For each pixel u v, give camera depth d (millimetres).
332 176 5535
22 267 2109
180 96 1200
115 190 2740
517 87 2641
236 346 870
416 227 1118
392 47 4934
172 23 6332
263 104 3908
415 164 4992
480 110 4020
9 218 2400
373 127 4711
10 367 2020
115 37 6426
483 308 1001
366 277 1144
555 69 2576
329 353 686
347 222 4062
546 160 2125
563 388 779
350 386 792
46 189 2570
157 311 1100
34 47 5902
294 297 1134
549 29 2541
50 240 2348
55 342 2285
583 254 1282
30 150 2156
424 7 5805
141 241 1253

━━━━

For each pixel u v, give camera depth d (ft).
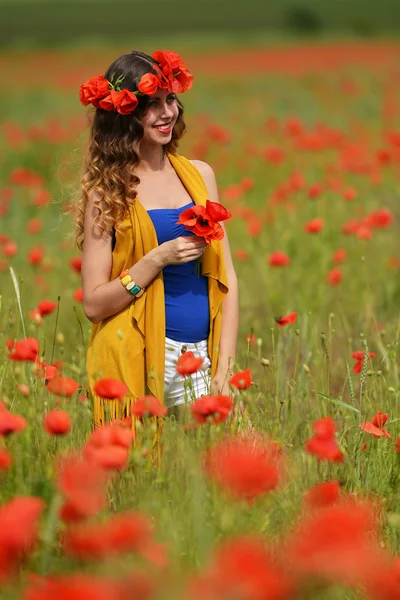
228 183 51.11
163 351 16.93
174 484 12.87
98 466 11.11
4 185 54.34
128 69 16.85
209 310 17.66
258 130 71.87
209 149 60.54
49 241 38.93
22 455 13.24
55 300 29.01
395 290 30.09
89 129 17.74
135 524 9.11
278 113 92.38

━━━━

■ **Problem to solve**
In the listing above, the lines from the one containing "98 466 11.11" through the one containing "278 113 92.38" must be set down exactly, with no other lines.

■ **Solution to the problem**
98 466 11.11
4 185 54.34
128 69 16.85
209 310 17.66
258 130 71.87
209 149 60.54
49 241 38.93
22 455 13.24
55 300 29.01
395 290 30.09
89 129 17.74
135 524 9.11
278 113 92.38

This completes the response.